The startup’s specialty is videos featuring people speaking. Users can type text, which can then be spoken by a photorealistic avatar; the software can even create a script if a user just suggests a topic. Here, Captions competes directly with UK-based Synthesia, which in mid-2023 raised a USD 90m Series C at a unicorn valuation and has deployed the funds to engineer a full platform relaunch announced in June 2024.

Captions provides translations for subtitles and dubs in 28 languages and uses AI to make translated voices sound like the original. Among the supported languages is Hinglish, a mix of Hindi and English often used by young people in India, an indication of the rising importance of India’s creator scene.

Captions openly integrates other large language models (LLMs) in its workflow. OpenAI and Anthropic, for example, are used for text generation; software from voice cloning startup ElevenLabs brings voices to life.

Co-founders Gaurav Misra and Dwight Churchill established Captions in 2021. Now-CEO Misra previously spent five years as Head of Design Engineering for Snap Inc., the tech company formerly known as Snapchat, and was a software development engineer at Microsoft during the launch of Azure.

Churchill, Captions’ COO, is also a developer. His experience includes roles at Goldman Sachs and, more recently, Klaviyo.
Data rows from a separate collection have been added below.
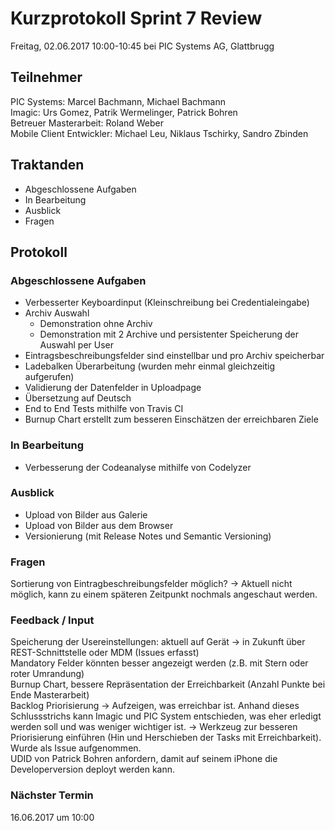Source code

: # Kurzprotokoll Sprint 7 Review

Freitag, 02.06.2017 10:00-10:45 bei PIC Systems AG, Glattbrugg

## Teilnehmer

PIC Systems: Marcel Bachmann, Michael Bachmann  
Imagic: Urs Gomez, Patrik Wermelinger, Patrick Bohren  
Betreuer Masterarbeit: Roland Weber  
Mobile Client Entwickler: Michael Leu, Niklaus Tschirky, Sandro Zbinden

## Traktanden
- Abgeschlossene Aufgaben
- In Bearbeitung
- Ausblick
- Fragen

## Protokoll

### Abgeschlossene Aufgaben
- Verbesserter Keyboardinput (Kleinschreibung bei Credentialeingabe)
- Archiv Auswahl 
	- Demonstration ohne Archiv
	- Demonstration mit 2 Archive und persistenter Speicherung der Auswahl per User
- Eintragsbeschreibungsfelder sind einstellbar und pro Archiv speicherbar
- Ladebalken Überarbeitung (wurden mehr einmal gleichzeitig aufgerufen)
- Validierung der Datenfelder in Uploadpage
- Übersetzung auf Deutsch
- End to End Tests mithilfe von Travis CI
- Burnup Chart erstellt zum besseren Einschätzen der erreichbaren Ziele

### In Bearbeitung
- Verbesserung der Codeanalyse mithilfe von Codelyzer

### Ausblick
- Upload von Bilder aus Galerie
- Upload von Bilder aus dem Browser
- Versionierung (mit Release Notes und Semantic Versioning)

### Fragen
Sortierung von Eintragbeschreibungsfelder möglich? → Aktuell nicht möglich, kann zu einem späteren Zeitpunkt nochmals angeschaut werden.

### Feedback / Input
Speicherung der Usereinstellungen: aktuell auf Gerät → in Zukunft über REST-Schnittstelle oder MDM (Issues erfasst)  
Mandatory Felder könnten besser angezeigt werden (z.B. mit Stern oder roter Umrandung)  
Burnup Chart, bessere Repräsentation der Erreichbarkeit (Anzahl Punkte bei Ende Masterarbeit)  
Backlog Priorisierung → Aufzeigen, was erreichbar ist. Anhand dieses Schlussstrichs kann Imagic und PIC System entschieden, was eher erledigt werden soll und was weniger wichtiger ist. → Werkzeug zur besseren Priorisierung einführen (Hin und Herschieben der Tasks mit Erreichbarkeit). Wurde als Issue aufgenommen.  
UDID von Patrick Bohren anfordern, damit auf seinem iPhone die Developerversion deployt werden kann.
### Nächster Termin
16.06.2017 um 10:00
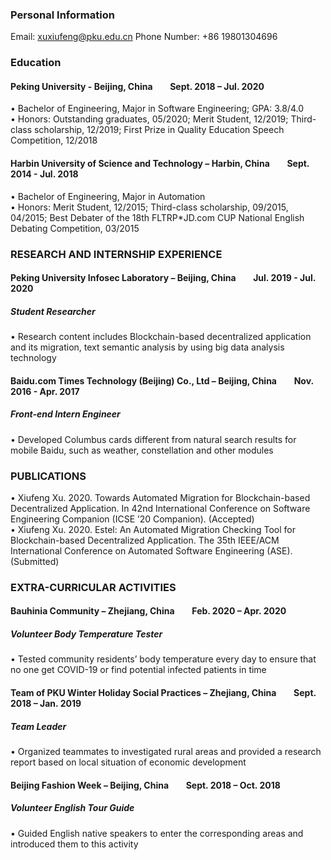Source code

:### Personal Information
Email: xuxiufeng@pku.edu.cn      Phone Number: +86 19801304696
### Education
#### Peking University - Beijing, China &ensp;&ensp;&ensp; Sept. 2018 – Jul. 2020
• Bachelor of Engineering, Major in Software Engineering; GPA: 3.8/4.0
<br>
• Honors: Outstanding graduates, 05/2020; Merit Student, 12/2019; Third-class scholarship, 12/2019; First Prize in Quality Education Speech Competition, 12/2018
#### Harbin University of Science and Technology – Harbin, China  &ensp;&ensp;&ensp; Sept. 2014 - Jul. 2018 
• Bachelor of Engineering, Major in Automation <br>
• Honors: Merit Student, 12/2015; Third-class scholarship, 09/2015, 04/2015; Best Debater of the 18th FLTRP*JD.com CUP National English Debating Competition, 03/2015


### RESEARCH AND INTERNSHIP EXPERIENCE
#### Peking University Infosec Laboratory – Beijing, China &ensp;&ensp;&ensp; Jul. 2019 - Jul. 2020 
##### Student Researcher
• Research content includes Blockchain-based decentralized application and its migration, text semantic
analysis by using big data analysis technology
#### Baidu.com Times Technology (Beijing) Co., Ltd – Beijing, China &ensp;&ensp;&ensp; Nov. 2016 - Apr. 2017 
##### Front-end Intern Engineer
• Developed Columbus cards different from natural search results for mobile Baidu, such as weather,
constellation and other modules


### PUBLICATIONS
• Xiufeng Xu. 2020. Towards Automated Migration for Blockchain-based Decentralized Application. In 42nd International Conference on Software Engineering Companion (ICSE ’20 Companion). (Accepted) <br>
• Xiufeng Xu. 2020. Estel: An Automated Migration Checking Tool for Blockchain-based Decentralized Application. The 35th IEEE/ACM International Conference on Automated Software Engineering (ASE). (Submitted)


### EXTRA-CURRICULAR ACTIVITIES
#### Bauhinia Community – Zhejiang, China &ensp;&ensp;&ensp; Feb. 2020 – Apr. 2020
##### Volunteer Body Temperature Tester
• Tested community residents’ body temperature every day to ensure that no one get COVID-19 or find potential infected patients in time
#### Team of PKU Winter Holiday Social Practices – Zhejiang, China &ensp;&ensp;&ensp; Sept. 2018 – Jan. 2019
##### Team Leader
• Organized teammates to investigated rural areas and provided a research report based on local situation of economic development
#### Beijing Fashion Week – Beijing, China &ensp;&ensp;&ensp; Sept. 2018 – Oct. 2018
##### Volunteer English Tour Guide
• Guided English native speakers to enter the corresponding areas and introduced them to this activity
While a number of the prominent investors in this funding round are based in Silicon Valley, Captions has publicized its intentions to stay in New York.

“Looking to the future, we’re excited to share our plans to invest $100 million into advancing generative video research, here in New York City,” Misra wrote in a blog post. “We believe that New York is emerging as the epicenter for AI research and look forward to building our world-class team here.”

At the time of publication, Captions currently has openings for two product designers; seven software engineers; two performance marketers; two “technical sourcers”; plus an applied scientist, android engineer, and machine learning scientist.